Companies owned by two other Ukrainian oligarchs also obtained Paycheck Protection Program loans, but, unlike Akhmetov’s operations, the Justice Department has accused those entities of being “shell companies.”

The companies are owned by the oligarchs Ihor Kolomoisky and Gennadiy Boholiubov, according to a recent Justice Department court filing, and were used in “an international conspiracy to launder money embezzled and fraudulently obtained” from one of Ukraine’s largest banks. Kolomoisky’s attorney emailed the Washington Post, “Mr. Kolomoisky emphatically denies the allegations in the complaints filed by the Department of Justice.” POGO could not identify Boholiubov’s attorney before publication.

At least five of the companies allegedly involved in the conspiracy received Paycheck Protection Program loans.

It appears to have been within the bounds of the Paycheck Protection Program for these companies, which are the subjects of a federal money laundering lawsuit, to receive loans.
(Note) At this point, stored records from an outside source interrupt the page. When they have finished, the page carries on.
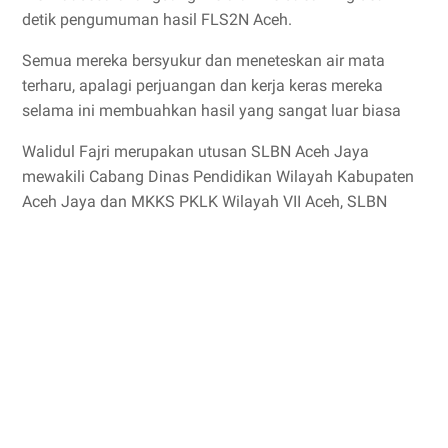
detik pengumuman hasil FLS2N Aceh.
Semua mereka bersyukur dan meneteskan air mata
terharu, apalagi perjuangan dan kerja keras mereka
selama ini membuahkan hasil yang sangat luar biasa
Walidul Fajri merupakan utusan SLBN Aceh Jaya
mewakili Cabang Dinas Pendidikan Wilayah Kabupaten
Aceh Jaya dan MKKS PKLK Wilayah VII Aceh, SLBN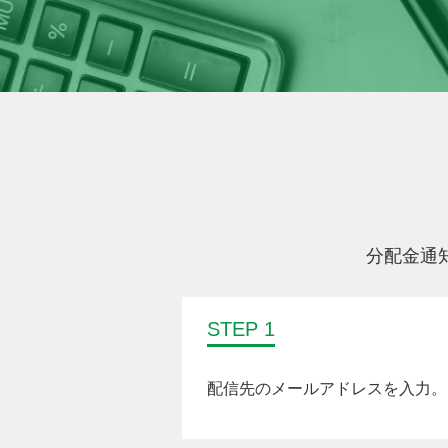
分配金通
STEP 1
配信先のメールアドレスを入力。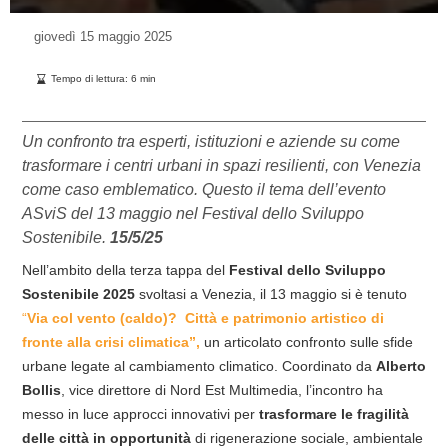
giovedì
15 maggio 2025
Tempo di lettura:
6
min
Un confronto tra esperti, istituzioni e aziende su come
trasformare i centri urbani in spazi resilienti, con Venezia
come caso emblematico. Questo il tema dell’evento
ASviS del 13 maggio nel Festival dello Sviluppo
Sostenibile.
15/5/25
Nell’ambito della terza tappa del
Festival dello Sviluppo
Sostenibile 2025
svoltasi a Venezia,
il 13 maggio si è tenuto
“
Via col vento (caldo)? Città e patrimonio artistico di
fronte alla crisi climatica”,
un articolato confronto sulle sfide
urbane legate al cambiamento climatico. Coordinato da
Alberto
Bollis
, vice direttore di Nord Est Multimedia, l’incontro ha
messo in luce approcci innovativi per
trasformare le fragilità
delle città in opportunità
di rigenerazione sociale, ambientale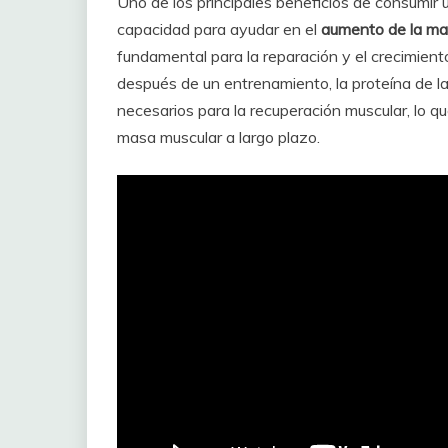
Uno de los principales beneficios de consumir 
capacidad para ayudar en el
aumento de la ma
fundamental para la reparación y el crecimien
después de un entrenamiento, la proteína de l
necesarios para la recuperación muscular, lo q
masa muscular a largo plazo.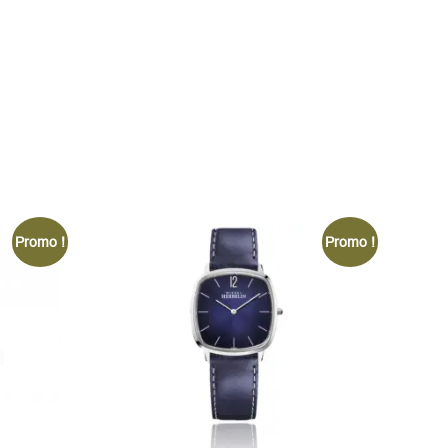
Promo !
Promo !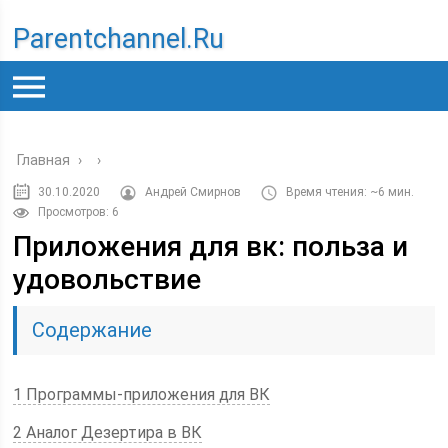
Parentchannel.ru
Главная
›
›
30.10.2020
Андрей Смирнов
Время чтения: ~6 мин.
Просмотров: 6
Приложения для вк: польза и
удовольствие
Содержание
1 Программы-приложения для ВК
2 Аналог Дезертира в ВК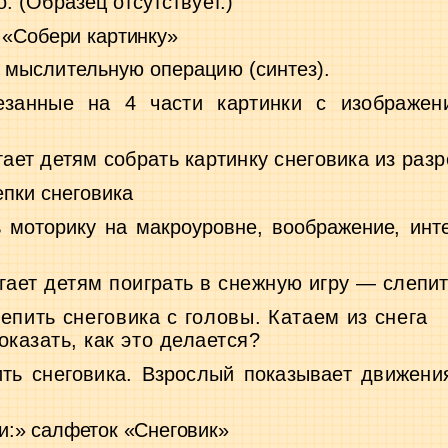
о. (Образец отсутствует.)
«Собери картинку»
 мыслительную операцию (синтез).
езанные на 4 части картинки с изображе
ает детям собрать картинку снеговика из
разр
пки снеговика
 моторику на макроуровне, воображение, ин­
т
гает детям поиграть в снежную игру —
слепит
епить снеговика с головы. Катаем из снега
оказать, как это делается?
ь снеговика. Взрослый показывает движе­
ни
и:» салфеток «Снеговик»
Federal loan rules make those under criminal indictment ineligible, but the companies haven’t been indicted.

It appears to have been within the bounds of the Paycheck Protection Program for these companies, which are the subjects of a federal money laundering lawsuit, to receive loans.

Ownership by billionaires does not necessarily disqualify companies, although loan applicants have to “certify in good faith that their PPP loan request is necessary.”
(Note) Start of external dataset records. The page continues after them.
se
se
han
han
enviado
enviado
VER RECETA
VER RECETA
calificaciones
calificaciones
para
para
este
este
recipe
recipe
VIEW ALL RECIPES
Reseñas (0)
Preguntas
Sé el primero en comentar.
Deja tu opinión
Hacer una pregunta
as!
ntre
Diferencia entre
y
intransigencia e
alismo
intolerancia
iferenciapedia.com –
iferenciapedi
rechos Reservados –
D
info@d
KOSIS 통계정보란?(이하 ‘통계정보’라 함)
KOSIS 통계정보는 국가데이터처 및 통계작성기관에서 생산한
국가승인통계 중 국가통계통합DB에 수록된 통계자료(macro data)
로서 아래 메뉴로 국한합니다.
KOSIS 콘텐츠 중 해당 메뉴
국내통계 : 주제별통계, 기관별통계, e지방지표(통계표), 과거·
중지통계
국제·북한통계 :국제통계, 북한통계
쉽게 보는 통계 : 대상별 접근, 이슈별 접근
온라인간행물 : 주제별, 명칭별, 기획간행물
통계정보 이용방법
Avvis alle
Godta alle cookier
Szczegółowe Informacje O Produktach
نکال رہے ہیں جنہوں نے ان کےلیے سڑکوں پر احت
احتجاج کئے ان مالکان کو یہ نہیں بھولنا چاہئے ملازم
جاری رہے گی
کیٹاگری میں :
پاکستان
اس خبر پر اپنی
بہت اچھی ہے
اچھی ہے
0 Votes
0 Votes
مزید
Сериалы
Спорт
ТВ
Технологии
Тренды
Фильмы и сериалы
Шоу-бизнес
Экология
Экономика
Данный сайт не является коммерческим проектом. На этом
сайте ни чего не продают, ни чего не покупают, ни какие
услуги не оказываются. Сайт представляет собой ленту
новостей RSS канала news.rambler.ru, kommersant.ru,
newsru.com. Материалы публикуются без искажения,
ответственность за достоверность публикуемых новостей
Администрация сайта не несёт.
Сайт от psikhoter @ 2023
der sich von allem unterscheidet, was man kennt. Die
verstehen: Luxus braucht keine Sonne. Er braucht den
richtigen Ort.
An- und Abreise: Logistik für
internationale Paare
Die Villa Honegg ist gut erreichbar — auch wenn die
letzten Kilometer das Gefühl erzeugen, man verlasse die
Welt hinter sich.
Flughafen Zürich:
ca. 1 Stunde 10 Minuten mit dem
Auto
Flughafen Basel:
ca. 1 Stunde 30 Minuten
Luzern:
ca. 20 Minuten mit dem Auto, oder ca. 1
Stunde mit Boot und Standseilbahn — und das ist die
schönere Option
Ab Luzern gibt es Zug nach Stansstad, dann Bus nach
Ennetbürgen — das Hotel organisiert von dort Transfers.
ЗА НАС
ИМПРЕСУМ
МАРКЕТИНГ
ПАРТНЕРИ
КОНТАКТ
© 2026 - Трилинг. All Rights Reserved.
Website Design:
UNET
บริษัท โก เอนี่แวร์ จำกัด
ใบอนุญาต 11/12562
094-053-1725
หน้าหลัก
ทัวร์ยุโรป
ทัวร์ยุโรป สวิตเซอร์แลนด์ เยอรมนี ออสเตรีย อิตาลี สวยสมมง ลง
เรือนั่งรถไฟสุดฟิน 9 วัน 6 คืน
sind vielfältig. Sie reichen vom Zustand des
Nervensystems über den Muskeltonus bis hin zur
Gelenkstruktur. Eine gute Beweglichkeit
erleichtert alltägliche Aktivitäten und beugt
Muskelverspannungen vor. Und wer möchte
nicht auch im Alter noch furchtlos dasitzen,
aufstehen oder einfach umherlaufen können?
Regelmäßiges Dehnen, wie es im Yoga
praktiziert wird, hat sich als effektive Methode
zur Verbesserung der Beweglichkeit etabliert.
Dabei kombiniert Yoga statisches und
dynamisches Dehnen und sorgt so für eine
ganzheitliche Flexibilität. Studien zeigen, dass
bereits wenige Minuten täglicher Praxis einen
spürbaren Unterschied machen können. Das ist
The Small Business Administration also eased up on foreign ownership. “Historically, applications for SBA funding would preclude a foreign-owned entity because that goes against the SBA’s purpose to support the growth and advancement of U.S. businesses and entrepreneurs,” wrote Tim Irvin and Erik Skie with CliftonLarsonAllen Wealth Advisors.

The SBA did not comment.

In Ukraine, the oligarchs often inspire outrage. When news of Akhmetov’s French Riviera purchase reached Ukrainian politician Galina Odnorog, she told the Daily Beast, “Oligarchs are running our country, promoting their own ministers, lobbying for laws that suit them … while our people die like flies from pollution, from poverty, and our civil society is too weak to break this deadly circle.”Here in the U.S., some experts say our own system displays some features of oligarchy. And we still don’t know how much taxpayer-funded pandemic relief efforts are helping regular people rather than propping up the powerful, whether they’re overseas or closer to home.